ChatGPT API in Python

sentdex·
5 min read

Based on sentdex's video on YouTube. If you like this content, support the original creators by watching, liking and subscribing to their content.

TL;DR

OpenAI ChatGPT API calls require an API key plus billing setup, and the tutorial notes cost scales with token usage (about $0.002 per thousand tokens).

Briefing

ChatGPT’s paid API can be used in Python to build custom, stateful chat applications—by sending a growing list of prior “messages” (user and assistant turns) with every request. The core workflow is straightforward: create an OpenAI account, set up billing, install the updated OpenAI Python package, load an API key, then call a chat-completions endpoint using a chosen model such as gpt-3.5-turbo. Responses return structured fields, and the practical output is the assistant’s text inside completion.choices[0].message.content. The cost is low (described as about $0.002 per thousand tokens), but token limits matter because requests stop once they hit a maximum length (noted as 4096 tokens in the example).

A key operational detail is that the API does not automatically remember conversation history. To get multi-turn behavior, developers must maintain message_history themselves: append each user input and each assistant reply, then resend the entire history list on the next call. The tutorial demonstrates this by first asking a factual question about the Moon’s circumference, then asking a follow-up that depends on context (“which moon is that in reference to?”). The follow-up produces inconsistent behavior—sometimes failing to use prior turns as expected—highlighting that model behavior can be finicky and may change across runs or model versions. The takeaway is less about “bugs” and more about the reality that prompt formatting, history handling, and model updates can affect reliability.

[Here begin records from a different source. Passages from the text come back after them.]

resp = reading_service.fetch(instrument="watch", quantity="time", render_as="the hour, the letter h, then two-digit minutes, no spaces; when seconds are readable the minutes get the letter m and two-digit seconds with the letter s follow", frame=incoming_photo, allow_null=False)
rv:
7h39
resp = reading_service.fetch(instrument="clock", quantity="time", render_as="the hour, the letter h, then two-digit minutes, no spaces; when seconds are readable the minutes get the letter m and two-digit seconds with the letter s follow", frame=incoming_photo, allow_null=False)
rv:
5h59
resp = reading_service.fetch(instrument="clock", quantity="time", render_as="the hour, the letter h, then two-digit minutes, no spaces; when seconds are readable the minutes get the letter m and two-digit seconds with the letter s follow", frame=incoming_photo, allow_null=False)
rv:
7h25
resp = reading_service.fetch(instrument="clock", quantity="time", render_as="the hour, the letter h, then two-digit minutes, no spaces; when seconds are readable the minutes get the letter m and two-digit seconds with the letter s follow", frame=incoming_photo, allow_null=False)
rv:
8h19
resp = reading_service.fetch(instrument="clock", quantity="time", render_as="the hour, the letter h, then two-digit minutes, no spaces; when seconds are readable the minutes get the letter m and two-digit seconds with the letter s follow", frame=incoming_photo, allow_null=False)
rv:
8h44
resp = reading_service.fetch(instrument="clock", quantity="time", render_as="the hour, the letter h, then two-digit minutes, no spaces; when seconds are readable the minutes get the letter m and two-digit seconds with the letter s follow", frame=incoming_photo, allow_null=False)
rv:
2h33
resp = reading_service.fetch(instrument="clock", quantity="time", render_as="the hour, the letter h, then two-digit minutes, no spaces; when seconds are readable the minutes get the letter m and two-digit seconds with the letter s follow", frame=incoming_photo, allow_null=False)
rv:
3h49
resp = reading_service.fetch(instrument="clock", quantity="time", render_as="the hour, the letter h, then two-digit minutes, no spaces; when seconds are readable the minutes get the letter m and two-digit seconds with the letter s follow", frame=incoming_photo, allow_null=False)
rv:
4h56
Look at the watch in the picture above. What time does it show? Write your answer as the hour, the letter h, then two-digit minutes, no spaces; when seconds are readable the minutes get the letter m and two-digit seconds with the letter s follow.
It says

To make the pattern reusable, the tutorial refactors the repeated request logic into a chat function that takes user input, appends it to message_history, calls the API, extracts reply content, appends the assistant message back into history, and returns the reply. This same structure supports practical safety-oriented Q&A, such as asking whether water collected by a dehumidifier is safe to drink and then requesting ways to make it safer. The assistant provides guidance (e.g., boiling and filtration), while also noting limitations like boiling not removing certain chemicals that could leach from the device.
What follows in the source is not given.